En el momento que la vio, se dio cuenta de que había metido la pata. Su Ling vestía un impecable traje chaqueta azul, blusa de color crema y zapatos azules. Nat se levantó y la llamó con un gesto. Ella sonrió; una sonrisa que no había visto hasta entonces y que la hizo parecer todavía más seductora. Su Ling se acercó.
– Tengo que pedirte disculpas -dijo Nat, mientras le acercaba la silla.
– ¿Por qué? -replicó ella, intrigada.
– Mi ropa. Confieso que dediqué mucho tiempo a pensar cómo me vestiría y veo que me equivoqué por completo.
– Yo también -admitió Su Ling-. Supuse que te presentarías con el uniforme cubierto de medallas. -Se quitó la chaqueta y la dejó en el respaldo de la silla.
Nat se echó a reír y les resultó imposible dejar de hacerlo durante las dos horas siguientes, hasta que él le preguntó si quería café.
– Sí, solo, por favor.
– Te he hablado de mi familia, ahora háblame de la tuya -dijo Nat-. ¿Tú también eres hija única?
– Sí, mi padre era brigada en Corea cuando conoció a mi madre. Se casaron solo unos pocos meses antes de que lo mataran en la batalla de Yudam-ni.
Nat sintió el deseo de cogerle la mano.
– Lo siento.
– Muchas gracias -respondió ella sencillamente-. Mamá decidió venir a Estados Unidos para que nos reuniéramos con mis abuelos. Pero nunca dimos con su paradero. -Esta vez sí le cogió la mano-. Yo era muy pequeña para saber lo que pasaba, pero mi madre no es de las que se rinden fácilmente. Encontró un empleo en la lavandería Storrs, cerca de la librería, y el propietario nos dejó ocupar las habitaciones de encima del local.
– Conozco la lavandería -afirmó Nat-. Mi padre lleva allí las camisas. Lo hacen muy bien y…
– … y ha sido desde que mi madre se hizo cargo, pero tuvo que sacrificarlo todo para darme una buena educación.
– Tu madre se parece mucho a la mía -señaló Nat en el momento en que Mario se acercaba a la mesa.
– ¿Todo a su gusto, señor Cartwright?
– Una cena excelente, muchas gracias, Mario.
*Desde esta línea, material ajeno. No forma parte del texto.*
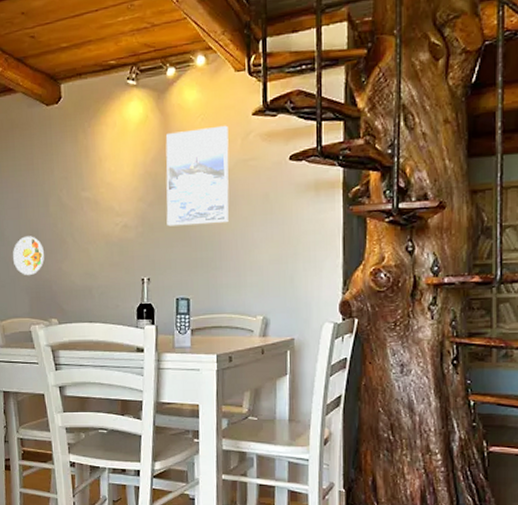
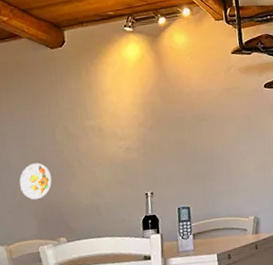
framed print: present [165,125,229,227] -> none [160,62,219,147]

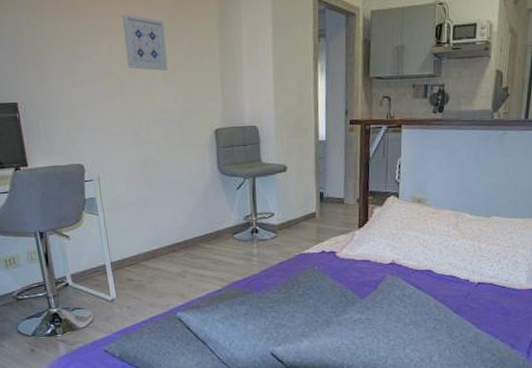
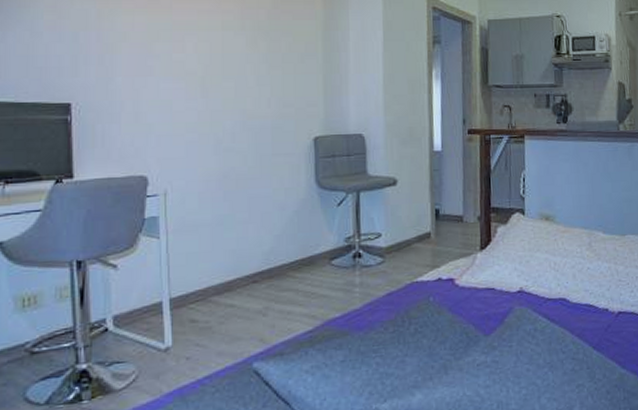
wall art: present [121,14,168,71] -> none [212,12,263,72]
Ya puede traer la cuenta.
– Desde luego, señor Cartwright, y permítame decirle que ha sido un honor para nosotros tenerle en nuestro restaurante.
– Muchas gracias -respondió Nat, que hizo todo lo posible por disimular la vergüenza.
– ¿Cuánto le has dado de propina para que dijera eso? -le preguntó Su Ling.
– Diez dólares; siempre lo dice a la perfección.
– ¿Sale a cuenta?
– Por supuesto. La mayoría de las chicas comienzan a desnudarse antes de que lleguemos al coche.
– O sea, ¿que siempre las traes aquí?
– No. Si creo que solo será cosa de una noche, las llevo al McDonald’s y luego a un motel; si es algo más serio, entonces vamos al hostal Altnaveigh.
– Así pues, ¿cuál es el grupo escogido para Mario’s? -preguntó Su Ling.
– Es una pregunta que no te puedo responder, porque nunca había traído a nadie a Mario’s hasta ahora.
– Me siento halagada -comentó Su Ling mientras él la ayudaba a ponerse la chaqueta. Cuando salieron del restaurante, la muchacha le cogió de la mano-. En realidad eres muy tímido, ¿no es así?
– Sí, supongo que sí -respondió Nat.
– A diferencia de tu enemigo número uno, Ralph Elliot. -Nat no dijo nada-. Me invitó a salir a los pocos minutos de conocernos.
– Si quieres saber la verdad, yo también lo hubiese hecho, pero te marchaste.
– Si no recuerdo mal, salí corriendo. -Nat sonrió-. Lo interesante de verdad es saber cuánto tiempo te llevó convertirte en un héroe nacional. -Nat se disponía a protestar cuando ella añadió-: Una media hora.
– ¿Cómo lo sabes?
– Porque te he estado investigando, capitán Cartwright, y para citar a Steinbeck, «estás navegando con falsos colores». Aprendí la cita hoy mismo -le aclaró-. No vayas a creer que soy muy leída. Cuando subiste al helicóptero, ni siquiera llevabas un arma. Eras un oficial de intendencia que nunca tendría que haber estado a bordo de aquel aparato. En realidad, ya fue bastante malo que subieras al helicóptero sin permiso, pero es que también te bajaste sin autorización. Por cierto, que si no lo hubieses hecho podrías haber acabado ante un consejo de guerra.